Problem description: Reproduce the text of each of the following items word for word, leaving out the pictures.

Records:
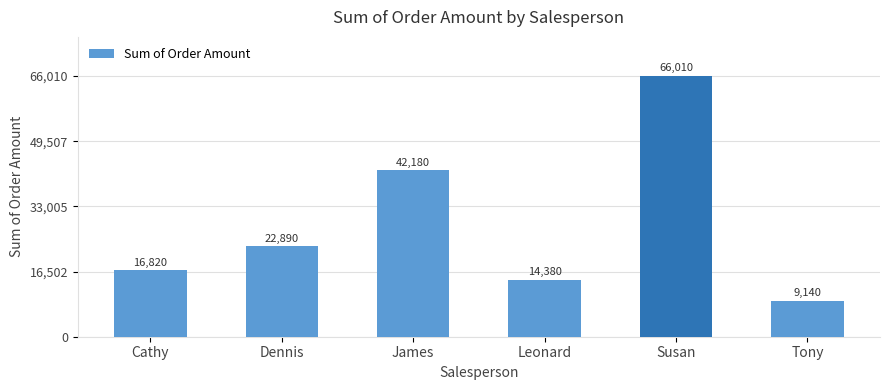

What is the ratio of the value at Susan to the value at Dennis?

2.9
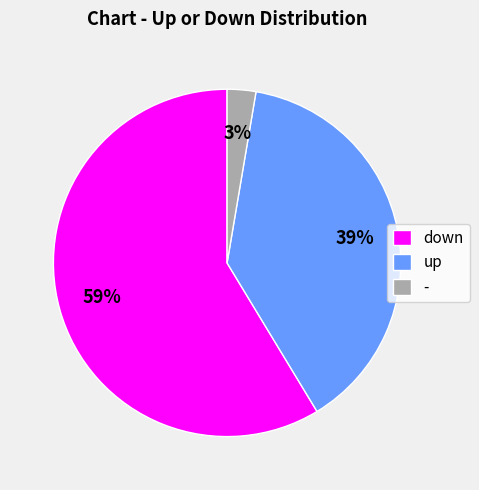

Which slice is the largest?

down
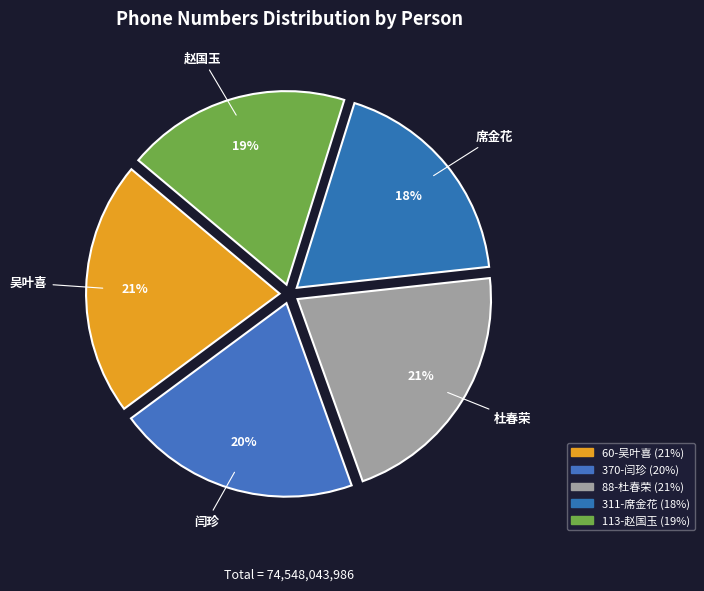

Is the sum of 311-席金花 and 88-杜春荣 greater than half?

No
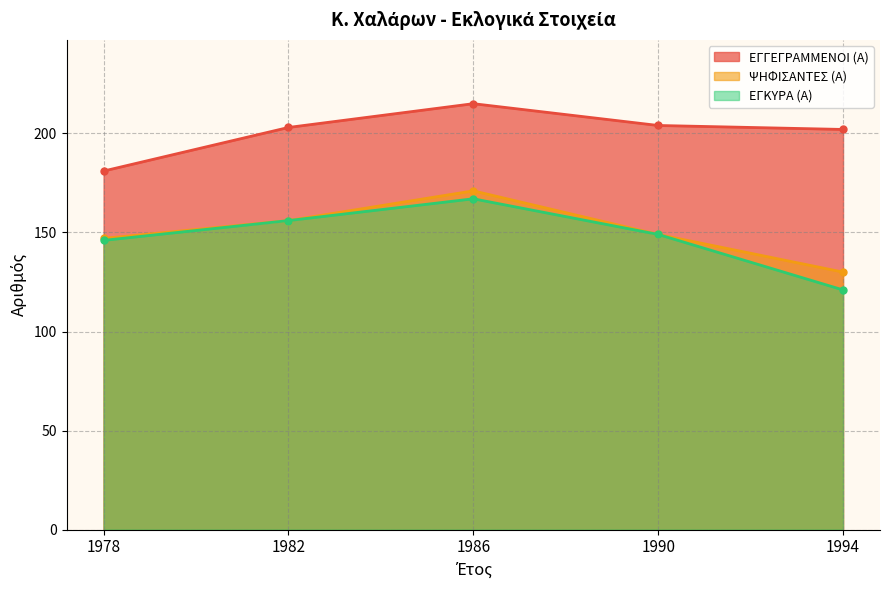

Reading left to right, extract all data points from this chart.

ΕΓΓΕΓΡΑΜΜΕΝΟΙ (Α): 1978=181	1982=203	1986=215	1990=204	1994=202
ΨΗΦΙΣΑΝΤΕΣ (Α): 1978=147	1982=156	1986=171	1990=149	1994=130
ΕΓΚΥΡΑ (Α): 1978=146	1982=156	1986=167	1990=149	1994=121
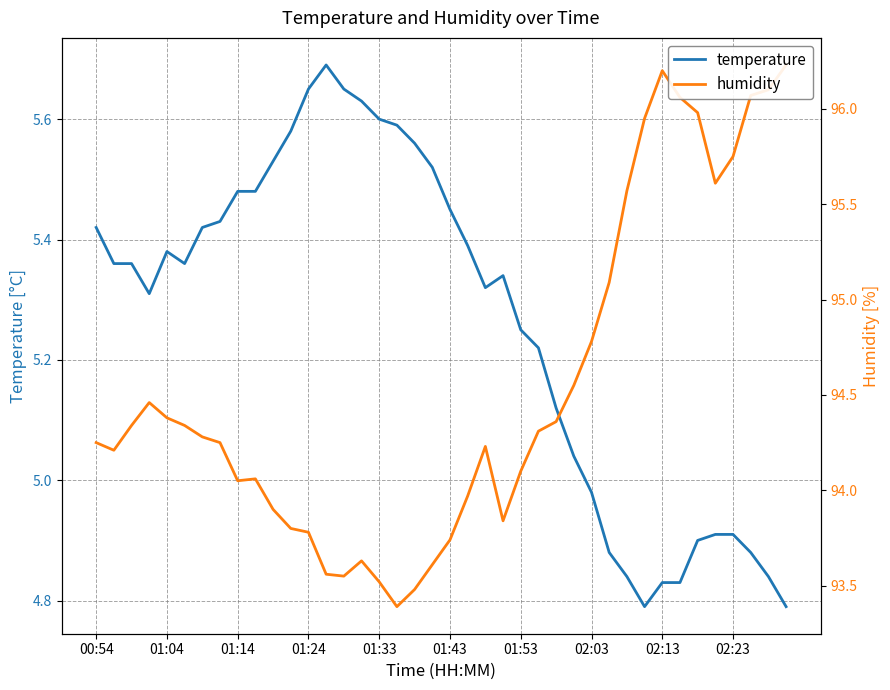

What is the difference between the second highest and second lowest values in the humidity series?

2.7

The completed task:
What is the ratio of the value at Susan to the value at Dennis?

2.9

Which slice is the largest?

down

Is the sum of 311-席金花 and 88-杜春荣 greater than half?

No

Reading left to right, extract all data points from this chart.

ΕΓΓΕΓΡΑΜΜΕΝΟΙ (Α): 1978=181	1982=203	1986=215	1990=204	1994=202
ΨΗΦΙΣΑΝΤΕΣ (Α): 1978=147	1982=156	1986=171	1990=149	1994=130
ΕΓΚΥΡΑ (Α): 1978=146	1982=156	1986=167	1990=149	1994=121

What is the difference between the second highest and second lowest values in the humidity series?

2.7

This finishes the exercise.